BEGIN Task material

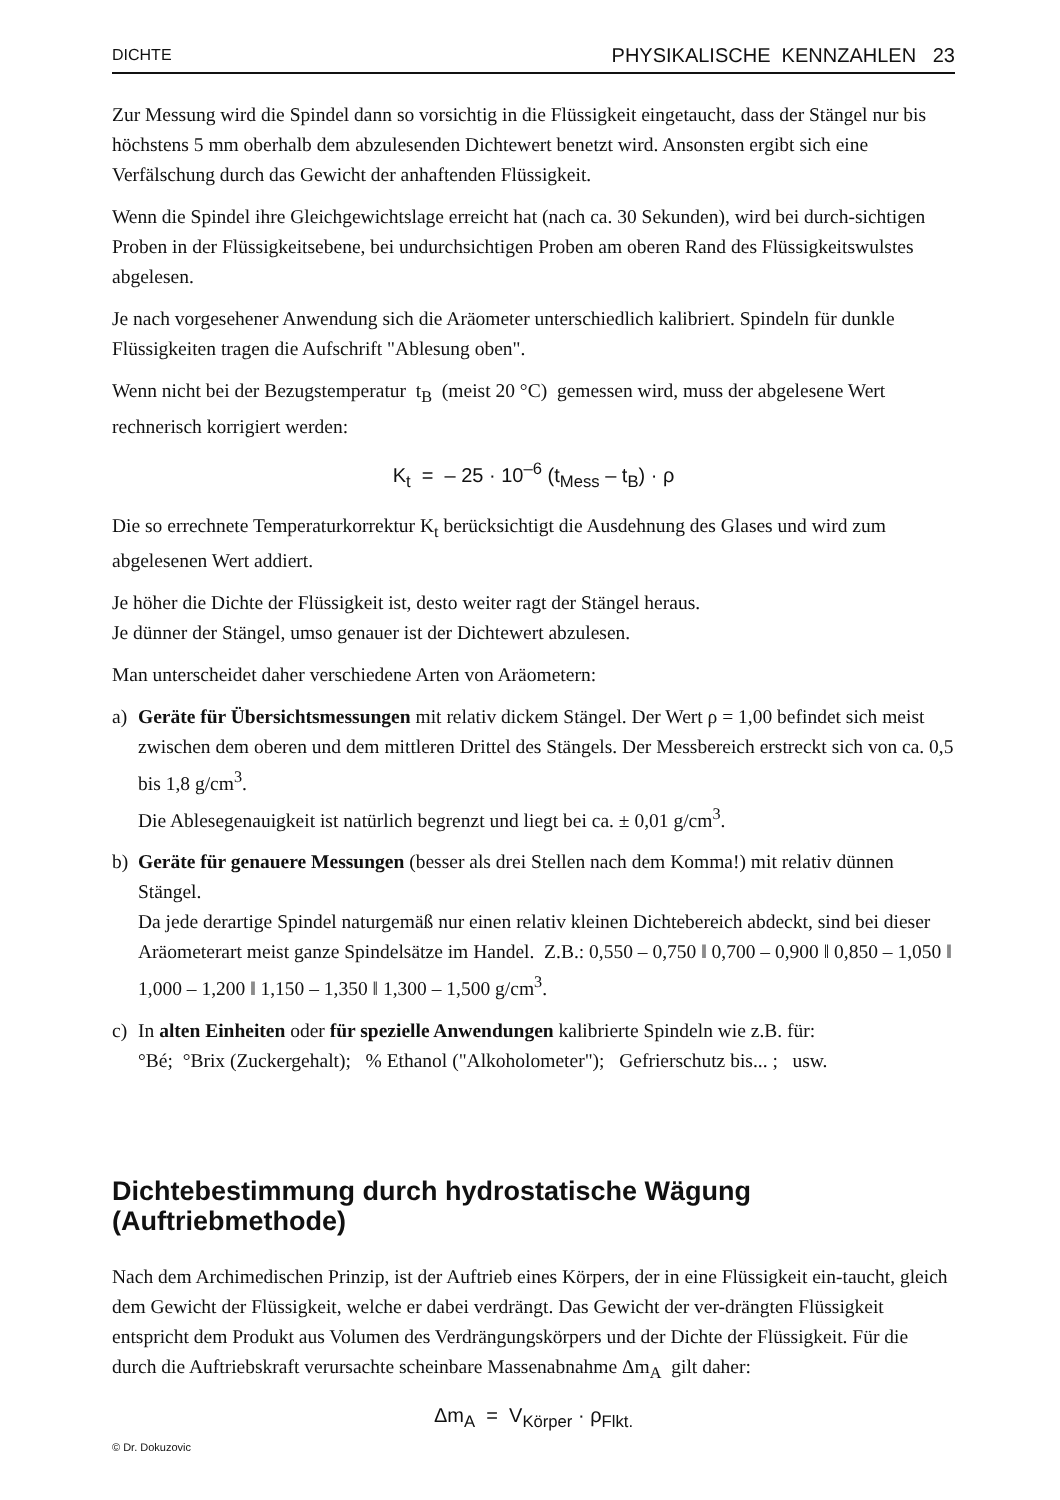DICHTE PHYSIKALISCHE KENNZAHLEN 23
Zur Messung wird die Spindel dann so vorsichtig in die Flüssigkeit eingetaucht, dass der Stängel nur bis höchstens 5 mm oberhalb dem abzulesenden Dichtewert benetzt wird. Ansonsten ergibt sich eine Verfälschung durch das Gewicht der anhaftenden Flüssigkeit.
Wenn die Spindel ihre Gleichgewichtslage erreicht hat (nach ca. 30 Sekunden), wird bei durch-sichtigen Proben in der Flüssigkeitsebene, bei undurchsichtigen Proben am oberen Rand des Flüssigkeitswulstes abgelesen.
Je nach vorgesehener Anwendung sich die Aräometer unterschiedlich kalibriert. Spindeln für dunkle Flüssigkeiten tragen die Aufschrift "Ablesung oben".
Wenn nicht bei der Bezugstemperatur t<sub>B</sub> (meist 20 °C) gemessen wird, muss der abgelesene Wert rechnerisch korrigiert werden:
K<sub>t</sub> = – 25 · 10<sup>–6</sup> (t<sub>Mess</sub> – t<sub>B</sub>) · ρ
Die so errechnete Temperaturkorrektur K<sub>t</sub> berücksichtigt die Ausdehnung des Glases und wird zum abgelesenen Wert addiert.
Je höher die Dichte der Flüssigkeit ist, desto weiter ragt der Stängel heraus.
Je dünner der Stängel, umso genauer ist der Dichtewert abzulesen.
Man unterscheidet daher verschiedene Arten von Aräometern:
a) Geräte für Übersichtsmessungen mit relativ dickem Stängel. Der Wert ρ = 1,00 befindet sich meist zwischen dem oberen und dem mittleren Drittel des Stängels. Der Messbereich erstreckt sich von ca. 0,5 bis 1,8 g/cm<sup>3</sup>.
Die Ablesegenauigkeit ist natürlich begrenzt und liegt bei ca. ± 0,01 g/cm<sup>3</sup>.
b) Geräte für genauere Messungen (besser als drei Stellen nach dem Komma!) mit relativ dünnen Stängel.
Da jede derartige Spindel naturgemäß nur einen relativ kleinen Dichtebereich abdeckt, sind bei dieser Aräometerart meist ganze Spindelsätze im Handel. Z.B.: 0,550 – 0,750 ‖ 0,700 – 0,900 ‖ 0,850 – 1,050 ‖ 1,000 – 1,200 ‖ 1,150 – 1,350 ‖ 1,300 – 1,500 g/cm<sup>3</sup>.
c) In alten Einheiten oder für spezielle Anwendungen kalibrierte Spindeln wie z.B. für:
°Bé; °Brix (Zuckergehalt); % Ethanol ("Alkoholometer"); Gefrierschutz bis... ; usw.
Dichtebestimmung durch hydrostatische Wägung (Auftriebmethode)
Nach dem Archimedischen Prinzip, ist der Auftrieb eines Körpers, der in eine Flüssigkeit ein-taucht, gleich dem Gewicht der Flüssigkeit, welche er dabei verdrängt. Das Gewicht der ver-drängten Flüssigkeit entspricht dem Produkt aus Volumen des Verdrängungskörpers und der Dichte der Flüssigkeit. Für die durch die Auftriebskraft verursachte scheinbare Massenabnahme Δm<sub>A</sub> gilt daher:
Δm<sub>A</sub> = V<sub>Körper</sub> · ρ<sub>Flkt.</sub>
© Dr. Dokuzovic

END Task material

- _Aim of the exercise_:
Retype exactly, and only, the lines above from the one where "Je nach vorgesehener" occurs up to and including the one where "Die so errechnete" occurs.

- _Reply_:
Je nach vorgesehener Anwendung sich die Aräometer unterschiedlich kalibriert. Spindeln für dunkle Flüssigkeiten tragen die Aufschrift "Ablesung oben".
Wenn nicht bei der Bezugstemperatur t<sub>B</sub> (meist 20 °C) gemessen wird, muss der abgelesene Wert rechnerisch korrigiert werden:
K<sub>t</sub> = – 25 · 10<sup>–6</sup> (t<sub>Mess</sub> – t<sub>B</sub>) · ρ
Die so errechnete Temperaturkorrektur K<sub>t</sub> berücksichtigt die Ausdehnung des Glases und wird zum abgelesenen Wert addiert.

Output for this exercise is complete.